Why dividends remain an effective tax-planning strategy

Following the taxation of dividends being reformed from 6 April 2016, individuals have been entitled to a dividend allowance.  However, this allowance was reduced from £5,000 to £2,000 from 6 April 2018.  This reduction will cost all individuals who receive dividends in excess of the allowance an additional £225 per annum in tax.  Despite the changes to dividends, they still have role to play in extracting funds from a company in a tax efficient manner.

As long as a company has sufficient retained profits, paying dividends can be a tax-effective method of extracting funds from a company.  On the downside, the company can only pay a dividend if it has sufficient retained profits from which to do so, and as they are paid from post-tax profits. Dividends are not deductible in computing profits for corporation tax.  However, on the plus side, everyone is entitled to a dividend allowance, the rates of tax on dividends are much lower than on other sources of income and there is no National Insurance to pay.

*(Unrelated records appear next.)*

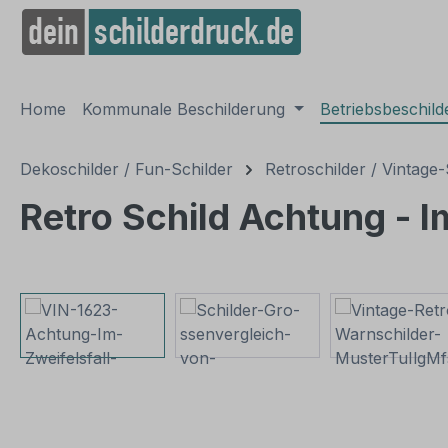
springen
Zur Hauptnavigation springen
Home
Kommunale Beschilderung
Betriebsbeschil
Dekoschilder / Fun-Schilder
Retroschilder / Vintage-
Retro Schild Achtung - I
Bildergalerie überspringen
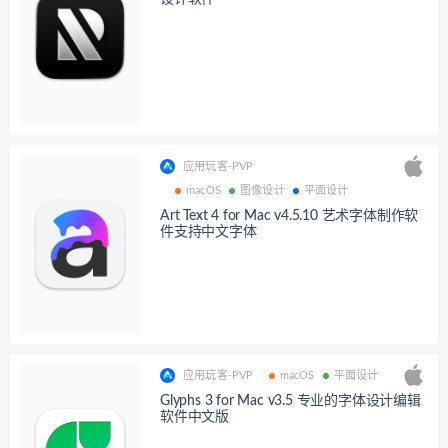
应用玩客-PVP
macOS
图像设计
平面设计
Art Text 4 for Mac v4.5.10 艺术字体制作软
件支持中文字体
应用玩客-PVP
macOS
平面设计
Glyphs 3 for Mac v3.5 专业的字体设计编辑
软件中文版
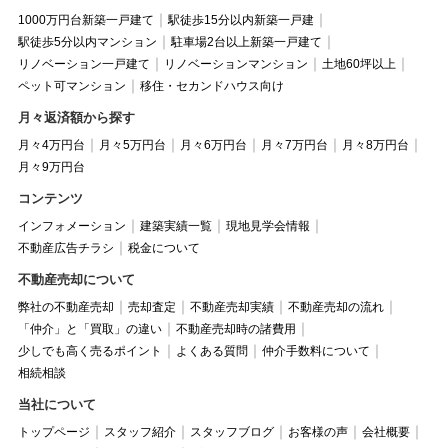
1000万円台新築一戸建て
駅徒歩15分以内新築一戸建
駅徒歩5分以内マンション
駐車場2台以上新築一戸建て
リノベーション一戸建て
リノベーションマンション
土地60坪以上
ペット可マンション
移住・セカンドハウス向け
月々返済額から探す
月々4万円台
月々5万円台
月々6万円台
月々7万円台
月々8万円台
月々9万円台
コンテンツ
インフォメーション
建築実績一覧
現地見学会情報
不動産広告チラシ
税金について
不動産売却について
弊社の不動産売却
売却査定
不動産売却実績
不動産売却の流れ
「仲介」と「買取」の違い
不動産売却時の諸費用
少しでも高く売るポイント
よくある質問
仲介手数料について
相続相談
当社について
トップページ
スタッフ紹介
スタッフブログ
お客様の声
会社概要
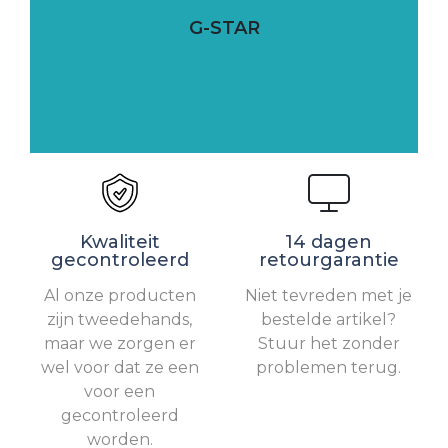
G-STAR
Kwaliteit
14 dagen
gecontroleerd
retourgarantie
Al onze producten
Niet tevreden met je
zijn tweedehands,
bestelde artikel?
maar we zorgen er
Stuur het zonder
wel voor dat ze een
problemen terug.
voor een
gecontroleerd
worden.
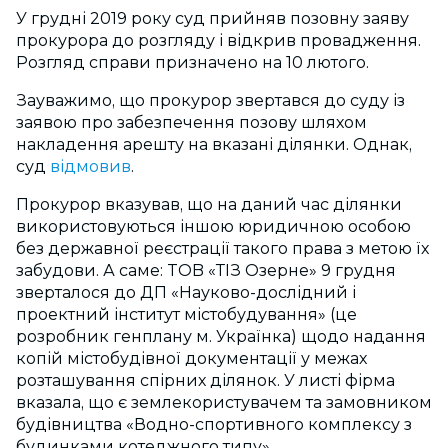
У грудні 2019 року суд прийняв позовну заяву
прокурора до розгляду і відкрив провадження.
Розгляд справи призначено на 10 лютого.
Зауважимо, що прокурор звертався до суду із
заявою про забезпечення позову шляхом
накладення арешту на вказані ділянки. Однак,
суд
відмовив
.
Прокурор вказував, що на даний час ділянки
використовуються іншою юридичною особою
без державної реєстрації такого права з метою їх
забудови. А саме: TOB «ТІЗ Озерне» 9 грудня
зверталося до ДП «Науково-дослідний і
проектний інститут містобудування» (це
розробник генплану м. Українка) щодо надання
копій містобудівної документації у межах
розташування спірних ділянок. У листі фірма
вказала, що є землекористувачем та замовником
будівництва «Водно-спортивного комплексу з
будинками котеджного типу».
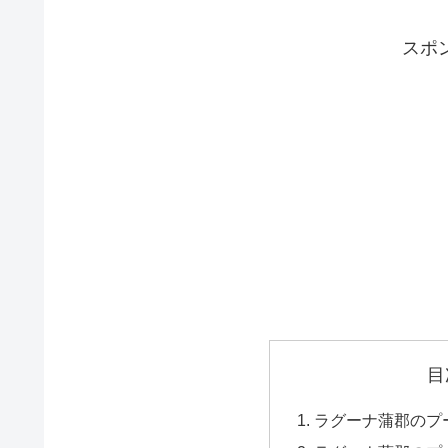
スポ
目
ラグーナ蒲郡のプ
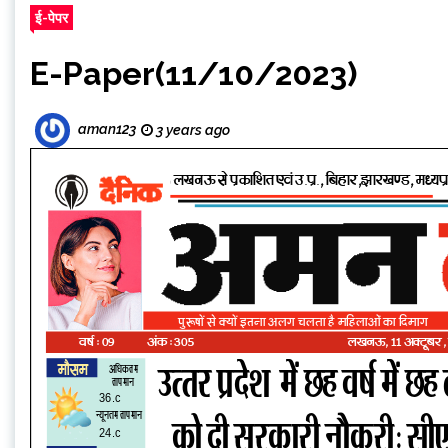
ई-पेपर
E-Paper(11/10/2023)
aman123
3 years ago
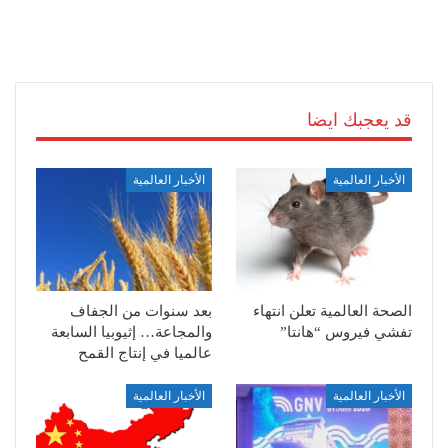
قد يعجبك ايضا
الأخبار العالمية
الأخبار العالمية
الصحة العالمية تعلن انتهاء
بعد سنوات من الجفاف
تفشي فيروس “هانتا”
والمجاعة… إثيوبيا السابعة
عالميا في إنتاج القمح
الأخبار العالمية
الأخبار العالمية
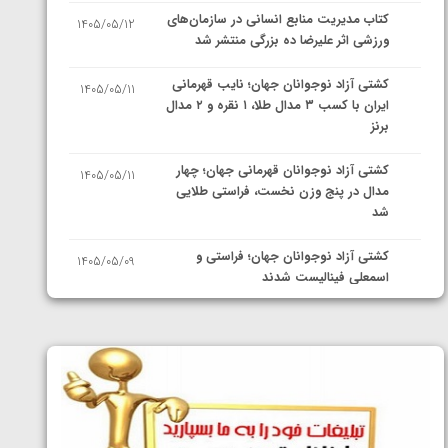
کتاب مدیریت منابع انسانی در سازمان‌های
1405/05/12
ورزشی اثر علیرضا ده بزرگی منتشر شد
کشتی آزاد نوجوانان جهان؛ نایب قهرمانی
1405/05/11
ایران با کسب ۳ مدال طلا، ۱ نقره و ۲ مدال
برنز
کشتی آزاد نوجوانان قهرمانی جهان؛ چهار
1405/05/11
مدال در پنج وزن نخست، فراستی طلایی
شد
کشتی آزاد نوجوانان جهان؛ فراستی و
1405/05/09
اسمعلی فینالیست شدند
کشتی آزاد نوجوانان جهان؛ رقبای
1405/05/08
نمایندگان ایران مشخص شدند
کشتی فرنگی نوجوانان جهان؛ سکوی تیمی
1405/05/07
سوم برای ایران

Typically, a tax efficient profit extraction strategy comprises of a salary and dividend.  A salary is paid either to the level of the primary and secondary threshold for National Insurance purposes (set at £8,424 for 2018/19) At this level, the salary has the added benefit of providing a qualifying year for state pension and benefit purposes for no National Insurance outlay.  Where the company is entitled to the employment allowance (as will be the case as long as the company is not one with a sole employee who is also a director), as long as the personal allowance has not been utilised elsewhere, the optimum salary level will be equal to the personal allowance (set at £11,850 for 2018/19)

Once a salary at this level has been taken, it is generally more beneficial to extract profits as dividends, retained profits permitting.  Each person is entitled to a dividend tax allowance.  Whilst the allowance is not as beneficial as previously, it still allows for the possibility of tax-free income in addition to the personal allowance.  If the personal allowance is not utilised (as it may be the case if a salary of £8,424 is paid), the balance can be set against dividend income (if the individual has no other sources of income), so that dividends sheltered by the allowance are tax-free.

The dividend allowance is not an allowance as such, it is a zero-rate band.  Dividends falling within the allowance still form part of band earnings but are taxed at a zero rate.

The fact that all taxpayers, regardless of their marginal rate of tax, are entitled to a dividend allowance provides tax planning opportunities in a family run company.  By making all family members shareholders, it is possible to pay dividends to use up their dividend allowance and get some profits out of the company tax-free.  Some care is needed here.  Dividends must be paid in proportion to shareholdings but using an alphabet share structure (and having A class shares for one family member, B class shares for another, etc) allows dividends to be tailored to the circumstances of the recipient.

Dividends are taxed as the top slice of income and once the dividend allowance (and any remaining personal allowance) have been used up, any remaining dividends are taxed at the appropriate dividend rate.  For 2018/19, dividends are taxed at the dividend ordinary rate of 7.5% to the extent that dividends fall within the basic rate band, at the dividend higher rate of 32.5% to the extent that they fall in the higher rate tax band, and at the dividend additional rate of 38.1%, the extent that they fall in the additional rate band.

Once again, the use of alphabet shares makes it possible to tailor dividend payments to family members to take advantage of the lower dividend tax rates, particularly where the basic rate band has not been fully utilised.  By utilising basic rate tax bands as opposed to paying dividends at the higher rate will save family members a maximum of 25% tax on dividend payments.

It is critical for shareholders to understand the impact of dividends when looking to extract profits from a company.  It is not something that should be looked at retrospectively and shareholders need to be proactive in their approach to be able to minimise tax liabilities where possible. An understanding of salary and dividend will allow an individual to be able to calculate their personal tax liability before it is due.   This will allow an individual to make decisions whether to increase or decrease dividends and to have funds available to pay the liability at the appropriate time.